◆ Task prompt: Could you copy out all of the records below, line by line, without changing a single character?

● ● ● ●

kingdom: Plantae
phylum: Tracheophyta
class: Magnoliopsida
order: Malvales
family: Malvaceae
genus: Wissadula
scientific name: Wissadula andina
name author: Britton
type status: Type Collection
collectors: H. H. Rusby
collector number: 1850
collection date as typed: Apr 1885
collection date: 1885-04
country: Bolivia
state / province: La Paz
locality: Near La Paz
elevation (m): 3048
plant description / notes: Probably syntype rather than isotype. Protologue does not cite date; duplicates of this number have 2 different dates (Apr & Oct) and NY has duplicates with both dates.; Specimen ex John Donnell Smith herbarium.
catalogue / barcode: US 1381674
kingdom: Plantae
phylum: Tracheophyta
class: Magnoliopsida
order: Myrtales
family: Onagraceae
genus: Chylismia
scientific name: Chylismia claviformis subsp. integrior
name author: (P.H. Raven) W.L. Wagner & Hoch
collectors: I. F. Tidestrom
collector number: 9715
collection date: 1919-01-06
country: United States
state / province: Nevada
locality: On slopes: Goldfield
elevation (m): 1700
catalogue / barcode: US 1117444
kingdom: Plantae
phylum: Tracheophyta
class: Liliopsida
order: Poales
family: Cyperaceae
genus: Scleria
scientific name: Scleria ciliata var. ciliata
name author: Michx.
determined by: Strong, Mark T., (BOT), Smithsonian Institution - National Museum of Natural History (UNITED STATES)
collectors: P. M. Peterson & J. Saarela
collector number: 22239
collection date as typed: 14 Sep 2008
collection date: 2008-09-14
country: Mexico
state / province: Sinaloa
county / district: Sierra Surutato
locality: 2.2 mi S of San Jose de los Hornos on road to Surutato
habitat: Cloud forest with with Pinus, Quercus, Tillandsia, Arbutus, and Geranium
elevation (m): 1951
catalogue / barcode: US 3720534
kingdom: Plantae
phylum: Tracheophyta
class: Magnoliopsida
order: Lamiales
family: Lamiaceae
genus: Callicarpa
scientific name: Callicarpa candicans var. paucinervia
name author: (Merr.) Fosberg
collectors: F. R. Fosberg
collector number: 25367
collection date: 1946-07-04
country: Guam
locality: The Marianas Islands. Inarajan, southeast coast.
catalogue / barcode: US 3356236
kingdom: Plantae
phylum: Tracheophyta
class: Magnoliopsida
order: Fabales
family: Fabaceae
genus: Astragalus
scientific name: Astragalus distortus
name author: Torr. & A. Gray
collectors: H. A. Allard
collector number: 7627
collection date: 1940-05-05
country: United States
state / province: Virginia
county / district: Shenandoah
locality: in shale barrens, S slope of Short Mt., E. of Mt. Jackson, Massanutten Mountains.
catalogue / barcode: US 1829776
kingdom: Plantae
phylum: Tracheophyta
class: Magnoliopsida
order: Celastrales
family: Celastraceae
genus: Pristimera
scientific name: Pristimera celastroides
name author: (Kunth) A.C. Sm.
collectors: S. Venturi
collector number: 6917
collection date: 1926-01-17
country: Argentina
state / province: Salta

● ● ● ●

◆ The reply:
kingdom: Plantae
phylum: Tracheophyta
class: Magnoliopsida
order: Malvales
family: Malvaceae
genus: Wissadula
scientific name: Wissadula andina
name author: Britton
type status: Type Collection
collectors: H. H. Rusby
collector number: 1850
collection date as typed: Apr 1885
collection date: 1885-04
country: Bolivia
state / province: La Paz
locality: Near La Paz
elevation (m): 3048
plant description / notes: Probably syntype rather than isotype. Protologue does not cite date; duplicates of this number have 2 different dates (Apr & Oct) and NY has duplicates with both dates.; Specimen ex John Donnell Smith herbarium.
catalogue / barcode: US 1381674
kingdom: Plantae
phylum: Tracheophyta
class: Magnoliopsida
order: Myrtales
family: Onagraceae
genus: Chylismia
scientific name: Chylismia claviformis subsp. integrior
name author: (P.H. Raven) W.L. Wagner & Hoch
collectors: I. F. Tidestrom
collector number: 9715
collection date: 1919-01-06
country: United States
state / province: Nevada
locality: On slopes: Goldfield
elevation (m): 1700
catalogue / barcode: US 1117444
kingdom: Plantae
phylum: Tracheophyta
class: Liliopsida
order: Poales
family: Cyperaceae
genus: Scleria
scientific name: Scleria ciliata var. ciliata
name author: Michx.
determined by: Strong, Mark T., (BOT), Smithsonian Institution - National Museum of Natural History (UNITED STATES)
collectors: P. M. Peterson & J. Saarela
collector number: 22239
collection date as typed: 14 Sep 2008
collection date: 2008-09-14
country: Mexico
state / province: Sinaloa
county / district: Sierra Surutato
locality: 2.2 mi S of San Jose de los Hornos on road to Surutato
habitat: Cloud forest with with Pinus, Quercus, Tillandsia, Arbutus, and Geranium
elevation (m): 1951
catalogue / barcode: US 3720534
kingdom: Plantae
phylum: Tracheophyta
class: Magnoliopsida
order: Lamiales
family: Lamiaceae
genus: Callicarpa
scientific name: Callicarpa candicans var. paucinervia
name author: (Merr.) Fosberg
collectors: F. R. Fosberg
collector number: 25367
collection date: 1946-07-04
country: Guam
locality: The Marianas Islands. Inarajan, southeast coast.
catalogue / barcode: US 3356236
kingdom: Plantae
phylum: Tracheophyta
class: Magnoliopsida
order: Fabales
family: Fabaceae
genus: Astragalus
scientific name: Astragalus distortus
name author: Torr. & A. Gray
collectors: H. A. Allard
collector number: 7627
collection date: 1940-05-05
country: United States
state / province: Virginia
county / district: Shenandoah
locality: in shale barrens, S slope of Short Mt., E. of Mt. Jackson, Massanutten Mountains.
catalogue / barcode: US 1829776
kingdom: Plantae
phylum: Tracheophyta
class: Magnoliopsida
order: Celastrales
family: Celastraceae
genus: Pristimera
scientific name: Pristimera celastroides
name author: (Kunth) A.C. Sm.
collectors: S. Venturi
collector number: 6917
collection date: 1926-01-17
country: Argentina
state / province: Salta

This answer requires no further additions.